> _Input_:
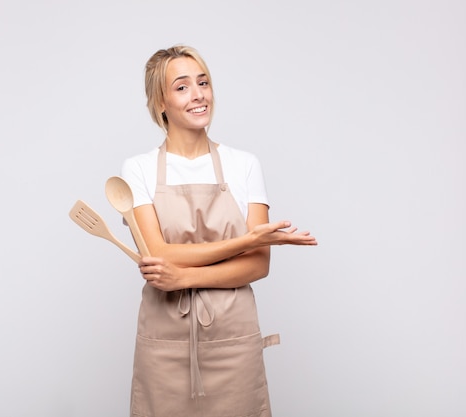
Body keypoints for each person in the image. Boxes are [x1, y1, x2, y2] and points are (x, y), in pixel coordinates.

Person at [119, 45, 317, 417]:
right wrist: (246, 240)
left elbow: (257, 266)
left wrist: (182, 276)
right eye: (182, 87)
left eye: (203, 82)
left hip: (233, 338)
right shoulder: (138, 170)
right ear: (160, 102)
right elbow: (158, 254)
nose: (198, 95)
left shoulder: (243, 164)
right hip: (165, 341)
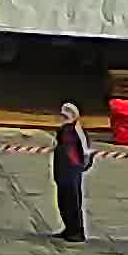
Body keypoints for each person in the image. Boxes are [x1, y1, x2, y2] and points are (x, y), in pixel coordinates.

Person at [49, 104, 93, 243]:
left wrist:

> _Task statement_: Take each line from the preceding material that contains "left" and copy it.

> _Task output_:
left elbow: (257, 266)
left wrist: (182, 276)
left eye: (203, 82)
left hip: (233, 338)
left shoulder: (243, 164)
left wrist:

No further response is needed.